Here, we graph two variables whose relationship is nonlinear - that is, there is no straight line correlation between the two.
ggscatter(y = "pol",
x = "MW.da",
color = "isoelec",
size = "faal.fold",
add = "loess",
data = aa_dat,
xlab = "Polarity",
ylab = "Molecular weight in daltons")
## `geom_smooth()` using formula 'y ~ x'
First, we log-transform the two variables plotted on the x and y axes
aa_dat $ MW.da_log <- log(aa_dat[,"MW.da"])
aa_dat $ pol_log <- log(aa_dat[,"pol"])
Next, we create a log scale with these newly transformed variables
ggscatter(y = "pol_log",
x = "MW.da_log",
add = "reg.line",
color = "isoelec",
size = "faal.fold",
xlab = "ln(Molecular weight in daltons)",
ylab = "ln(Polarity)",
data = aa_dat)
## `geom_smooth()` using formula 'y ~ x'
## Warning: Removed 2 rows containing non-finite values (stat_smooth).
The log transformation takes the natural logarithm of each value in the given vector, allowing the regression line to appear more linear.
We observe in the scatterplot matrix that the variables “vol”, “MW.da”, and “saaH2O” appear to have the strongest correlation, all of which appear to be linear with r-values > 0.97. Graphing the 3D plot, we have the following.
scatterplot3d(x = aa_dat$vol,
y = aa_dat$MW.da,
z = aa_dat$saaH2O,
highlight.3d = TRUE,
type = "h")
Principal component analysis works by gradually reducing the dimensions of an n-dimensional data matrix while using algorithms to group similar data points closer to one another.

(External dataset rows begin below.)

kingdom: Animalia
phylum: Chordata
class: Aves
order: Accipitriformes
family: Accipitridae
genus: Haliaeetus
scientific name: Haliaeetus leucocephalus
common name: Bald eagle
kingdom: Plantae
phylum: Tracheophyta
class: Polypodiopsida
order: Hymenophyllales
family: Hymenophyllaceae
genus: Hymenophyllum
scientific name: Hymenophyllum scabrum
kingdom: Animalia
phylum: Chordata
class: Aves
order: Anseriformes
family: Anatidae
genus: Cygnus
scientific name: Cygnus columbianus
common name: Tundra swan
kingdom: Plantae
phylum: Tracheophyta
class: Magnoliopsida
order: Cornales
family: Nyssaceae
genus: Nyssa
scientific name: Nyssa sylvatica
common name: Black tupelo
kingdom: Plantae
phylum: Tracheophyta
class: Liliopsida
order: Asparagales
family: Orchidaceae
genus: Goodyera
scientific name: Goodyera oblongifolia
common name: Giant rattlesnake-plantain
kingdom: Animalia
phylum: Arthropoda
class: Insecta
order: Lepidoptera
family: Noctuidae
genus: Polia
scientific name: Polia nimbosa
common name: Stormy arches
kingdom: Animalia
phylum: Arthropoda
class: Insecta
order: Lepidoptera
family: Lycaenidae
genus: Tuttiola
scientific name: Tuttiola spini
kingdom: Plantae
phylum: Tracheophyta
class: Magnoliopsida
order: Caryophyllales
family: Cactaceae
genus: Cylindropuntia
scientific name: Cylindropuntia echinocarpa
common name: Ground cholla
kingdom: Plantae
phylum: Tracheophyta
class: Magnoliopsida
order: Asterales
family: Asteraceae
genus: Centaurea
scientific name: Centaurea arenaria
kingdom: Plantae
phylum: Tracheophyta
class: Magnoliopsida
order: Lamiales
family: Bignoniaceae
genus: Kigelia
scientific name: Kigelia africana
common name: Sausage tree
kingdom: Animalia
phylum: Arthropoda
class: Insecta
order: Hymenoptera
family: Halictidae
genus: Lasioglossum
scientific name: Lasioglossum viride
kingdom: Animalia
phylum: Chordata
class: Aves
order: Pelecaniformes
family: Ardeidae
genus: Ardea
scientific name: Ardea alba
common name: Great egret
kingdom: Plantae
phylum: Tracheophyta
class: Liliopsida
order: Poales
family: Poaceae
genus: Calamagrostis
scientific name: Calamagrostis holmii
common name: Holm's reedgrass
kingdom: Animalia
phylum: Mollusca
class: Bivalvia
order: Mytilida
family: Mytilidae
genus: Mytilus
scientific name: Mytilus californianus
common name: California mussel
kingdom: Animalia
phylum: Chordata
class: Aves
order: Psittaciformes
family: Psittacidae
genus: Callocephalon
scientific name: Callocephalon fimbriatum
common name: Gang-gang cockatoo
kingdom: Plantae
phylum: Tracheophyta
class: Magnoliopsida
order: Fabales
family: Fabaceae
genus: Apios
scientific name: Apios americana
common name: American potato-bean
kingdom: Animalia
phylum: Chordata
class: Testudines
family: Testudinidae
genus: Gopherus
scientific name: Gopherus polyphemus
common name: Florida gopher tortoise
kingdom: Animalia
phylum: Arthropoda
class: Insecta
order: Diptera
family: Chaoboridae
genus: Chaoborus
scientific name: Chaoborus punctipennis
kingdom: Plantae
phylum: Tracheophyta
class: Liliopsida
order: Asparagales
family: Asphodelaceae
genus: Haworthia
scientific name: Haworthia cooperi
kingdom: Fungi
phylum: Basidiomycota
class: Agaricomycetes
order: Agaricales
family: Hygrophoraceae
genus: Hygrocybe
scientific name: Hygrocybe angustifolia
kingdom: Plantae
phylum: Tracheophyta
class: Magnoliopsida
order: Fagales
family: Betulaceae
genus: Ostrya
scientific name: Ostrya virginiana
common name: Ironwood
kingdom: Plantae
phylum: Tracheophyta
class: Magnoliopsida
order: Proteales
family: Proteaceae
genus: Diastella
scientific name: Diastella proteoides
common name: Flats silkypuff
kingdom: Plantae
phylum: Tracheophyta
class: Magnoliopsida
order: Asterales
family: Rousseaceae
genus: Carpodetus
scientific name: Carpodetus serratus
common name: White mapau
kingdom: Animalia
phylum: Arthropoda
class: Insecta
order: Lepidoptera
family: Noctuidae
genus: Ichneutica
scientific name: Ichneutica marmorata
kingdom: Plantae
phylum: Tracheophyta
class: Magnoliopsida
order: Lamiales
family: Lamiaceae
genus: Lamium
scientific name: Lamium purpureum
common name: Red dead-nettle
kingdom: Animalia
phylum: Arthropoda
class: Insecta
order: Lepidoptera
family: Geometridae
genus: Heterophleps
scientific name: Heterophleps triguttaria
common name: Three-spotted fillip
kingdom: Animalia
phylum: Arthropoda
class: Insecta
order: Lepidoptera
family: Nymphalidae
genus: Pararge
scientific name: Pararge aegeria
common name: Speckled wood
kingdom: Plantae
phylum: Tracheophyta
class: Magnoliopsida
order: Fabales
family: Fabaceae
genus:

Higgs and Atwood make extensive use of this technique in their work, writing “[PCA functions as] a way of combining the information from all eight properties into a two-dimensional graph” (Higgs and Atwood 2005, pg 24).
In our class, we made PCA plots using the “vegan” package, as well as the basic-R commands.
Now we will create a version of our dataframe sans any categorical variables. To do so, I looked at all the variables in “aa_dat”, and included only the numerical ones in this new dataframe.
aa_dat2 = data.frame(vol, bulk, pol, isoelec, H2Opho.34, H2Opho.35, saaH2O, faal.fold)
pca <- prcomp(aa_dat2, scale = TRUE)
biplot(pca)
We begin by running the PCA using vegan, and calling our output “rda.out”.
rda.out <- vegan::rda(aa_dat2, scale = TRUE)
Next, we extract the PCA score.
rda_scores <- scores(rda.out)
From here, we create a PCA plot using the “biplot” function. We observe, that when compared to the PCA plot generated by Higgs and Atwood, that both the x and y-axis scales differ. However, the shape and location of the various groupings appear to resemble that of the original PCA plot.
biplot(rda.out, display = "sites", col = 0,)
orditorp(rda.out, display = "sites", labels = aa_dat$aa, cex = 1.2)
ordihull(rda.out,
group = aa_dat$charge,
col = 1:7,
lty = 1:7,
lwd = c(3,6))
Now we turn our focus to cluster analysis, which we have used in class to create phylogenetic trees from a given set of data. In this case, the clustering algorithm groups similar data points together.
One type of aforementioned clustering algorithms is UPGMA, known as a hierarchical agglomerative method, which means that data points begin in their own separate clusters before being joined to one another. The distances between all pairs of data points in two clusters are averaged, and the clusters with the shortest average distances are joined together. This process is repeated indefinitely until no cluster is unconnected.
row.names(aa_dat2) = paste(aa_dat$aa, sep = ".")
dist_euc <- dist(aa_dat2,
method = "euclidean")
clust_euc <- hclust(dist_euc,
method = "average") #average refers to "average linkage method", another name for UPGMA
dendro_euc <- as.dendrogram(clust_euc)
plot(dendro_euc,
horiz = T,
nodePar = list(pch = c(1,NA),
cex = 0.5,
lab.cex = 0.5))
My cluster diagram appears similar, at first glance, to the one created by Higgs and Atwood. The main differences appear to be the inclusion of a heat map to correlate differences between species, as well as minor discrepancies in the number of branches present (mine has two, theirs has three). This is likely due to different clustering algorithms being used.